● PROMPT: Copy every line of the records below word for word, keeping them in the same order.

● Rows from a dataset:
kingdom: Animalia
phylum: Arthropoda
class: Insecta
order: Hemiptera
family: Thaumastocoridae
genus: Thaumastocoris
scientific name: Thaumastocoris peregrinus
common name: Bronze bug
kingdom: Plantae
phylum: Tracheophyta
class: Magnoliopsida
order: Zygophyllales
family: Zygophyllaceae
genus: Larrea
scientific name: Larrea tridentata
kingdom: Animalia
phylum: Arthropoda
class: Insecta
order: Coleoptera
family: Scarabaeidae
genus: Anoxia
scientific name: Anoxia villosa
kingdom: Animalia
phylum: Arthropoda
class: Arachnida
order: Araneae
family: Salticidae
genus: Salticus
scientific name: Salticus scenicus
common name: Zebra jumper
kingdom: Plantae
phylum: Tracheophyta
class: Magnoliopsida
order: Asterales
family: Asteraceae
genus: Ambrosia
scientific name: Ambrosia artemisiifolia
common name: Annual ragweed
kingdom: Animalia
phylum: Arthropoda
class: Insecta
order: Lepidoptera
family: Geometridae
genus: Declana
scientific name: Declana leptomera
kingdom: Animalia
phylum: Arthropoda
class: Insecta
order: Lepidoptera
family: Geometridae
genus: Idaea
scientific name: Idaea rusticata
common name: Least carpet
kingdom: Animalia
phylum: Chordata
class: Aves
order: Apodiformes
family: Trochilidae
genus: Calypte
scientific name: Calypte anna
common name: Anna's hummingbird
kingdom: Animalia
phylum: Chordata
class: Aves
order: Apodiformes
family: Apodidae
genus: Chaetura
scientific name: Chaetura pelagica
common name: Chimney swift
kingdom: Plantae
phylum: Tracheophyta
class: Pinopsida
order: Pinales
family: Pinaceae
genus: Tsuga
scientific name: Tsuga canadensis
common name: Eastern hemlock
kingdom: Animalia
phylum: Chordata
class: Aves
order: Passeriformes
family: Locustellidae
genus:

● RESPONSE TO THE TASK:
kingdom: Animalia
phylum: Arthropoda
class: Insecta
order: Hemiptera
family: Thaumastocoridae
genus: Thaumastocoris
scientific name: Thaumastocoris peregrinus
common name: Bronze bug
kingdom: Plantae
phylum: Tracheophyta
class: Magnoliopsida
order: Zygophyllales
family: Zygophyllaceae
genus: Larrea
scientific name: Larrea tridentata
kingdom: Animalia
phylum: Arthropoda
class: Insecta
order: Coleoptera
family: Scarabaeidae
genus: Anoxia
scientific name: Anoxia villosa
kingdom: Animalia
phylum: Arthropoda
class: Arachnida
order: Araneae
family: Salticidae
genus: Salticus
scientific name: Salticus scenicus
common name: Zebra jumper
kingdom: Plantae
phylum: Tracheophyta
class: Magnoliopsida
order: Asterales
family: Asteraceae
genus: Ambrosia
scientific name: Ambrosia artemisiifolia
common name: Annual ragweed
kingdom: Animalia
phylum: Arthropoda
class: Insecta
order: Lepidoptera
family: Geometridae
genus: Declana
scientific name: Declana leptomera
kingdom: Animalia
phylum: Arthropoda
class: Insecta
order: Lepidoptera
family: Geometridae
genus: Idaea
scientific name: Idaea rusticata
common name: Least carpet
kingdom: Animalia
phylum: Chordata
class: Aves
order: Apodiformes
family: Trochilidae
genus: Calypte
scientific name: Calypte anna
common name: Anna's hummingbird
kingdom: Animalia
phylum: Chordata
class: Aves
order: Apodiformes
family: Apodidae
genus: Chaetura
scientific name: Chaetura pelagica
common name: Chimney swift
kingdom: Plantae
phylum: Tracheophyta
class: Pinopsida
order: Pinales
family: Pinaceae
genus: Tsuga
scientific name: Tsuga canadensis
common name: Eastern hemlock
kingdom: Animalia
phylum: Chordata
class: Aves
order: Passeriformes
family: Locustellidae
genus:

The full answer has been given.